[[ Dataset records, beginning ]]
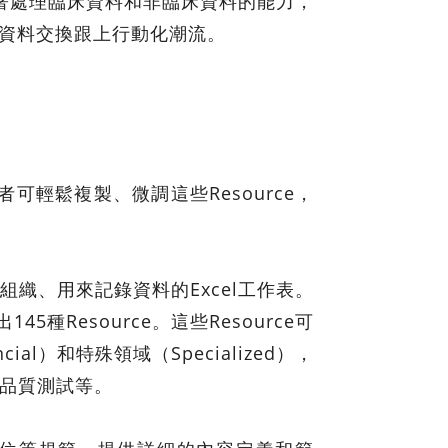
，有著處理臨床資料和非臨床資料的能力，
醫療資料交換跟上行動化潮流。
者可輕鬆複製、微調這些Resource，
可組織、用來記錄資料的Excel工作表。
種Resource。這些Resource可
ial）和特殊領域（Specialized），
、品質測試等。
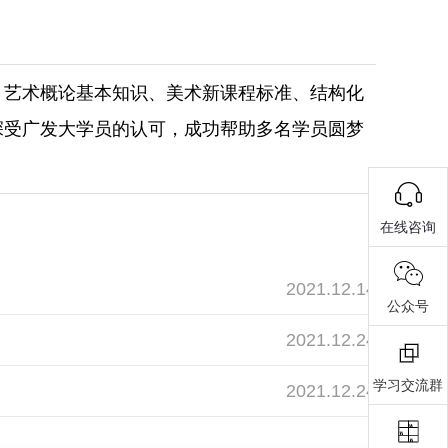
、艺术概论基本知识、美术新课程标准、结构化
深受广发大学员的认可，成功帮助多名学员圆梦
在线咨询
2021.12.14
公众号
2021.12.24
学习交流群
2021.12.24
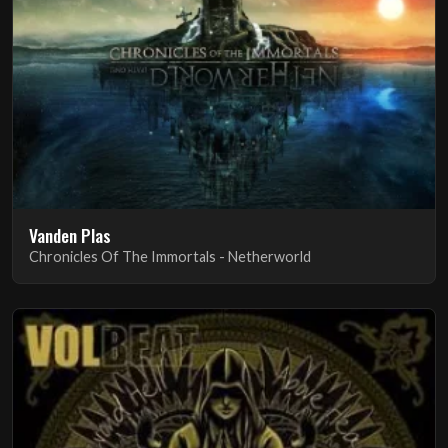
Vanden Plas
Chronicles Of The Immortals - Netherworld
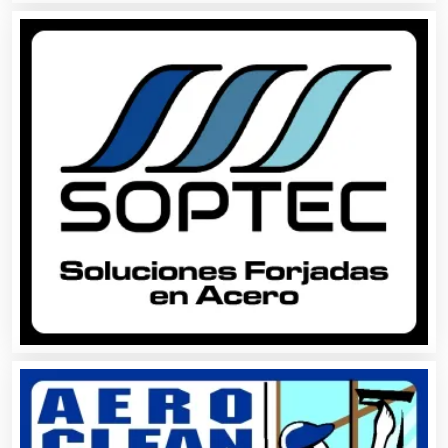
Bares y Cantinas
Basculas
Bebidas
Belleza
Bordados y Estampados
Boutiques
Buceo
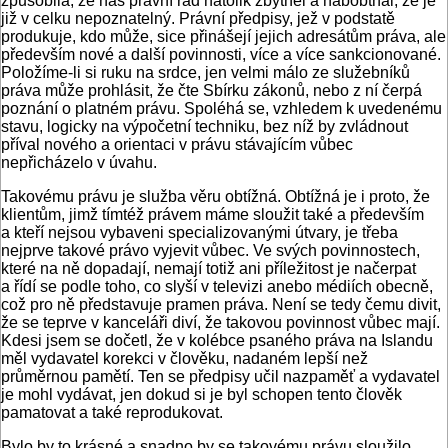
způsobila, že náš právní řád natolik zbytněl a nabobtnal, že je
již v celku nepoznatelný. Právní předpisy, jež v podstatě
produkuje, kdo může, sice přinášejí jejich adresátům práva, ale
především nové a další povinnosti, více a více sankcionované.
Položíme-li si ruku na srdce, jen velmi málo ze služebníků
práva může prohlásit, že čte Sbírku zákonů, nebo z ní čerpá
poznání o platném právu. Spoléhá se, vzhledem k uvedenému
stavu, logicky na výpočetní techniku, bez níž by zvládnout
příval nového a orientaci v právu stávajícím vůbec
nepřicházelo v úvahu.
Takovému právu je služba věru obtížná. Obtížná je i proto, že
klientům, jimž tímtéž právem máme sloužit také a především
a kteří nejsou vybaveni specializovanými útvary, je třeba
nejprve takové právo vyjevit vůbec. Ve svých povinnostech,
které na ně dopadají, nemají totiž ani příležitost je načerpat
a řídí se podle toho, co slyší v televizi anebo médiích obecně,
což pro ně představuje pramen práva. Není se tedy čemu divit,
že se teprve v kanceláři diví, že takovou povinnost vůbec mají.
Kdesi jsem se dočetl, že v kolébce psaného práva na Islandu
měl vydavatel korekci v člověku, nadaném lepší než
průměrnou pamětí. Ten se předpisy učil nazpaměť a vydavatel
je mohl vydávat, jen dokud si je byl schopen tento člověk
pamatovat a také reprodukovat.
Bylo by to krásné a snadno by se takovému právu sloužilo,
[[ Dataset records, end ]]
• **What this task involves**
Only lines containing the string "také" belong in the answer; find them in the data above and copy them.

• **Solution to the problem**
klientům, jimž tímtéž právem máme sloužit také a především
pamatovat a také reprodukovat.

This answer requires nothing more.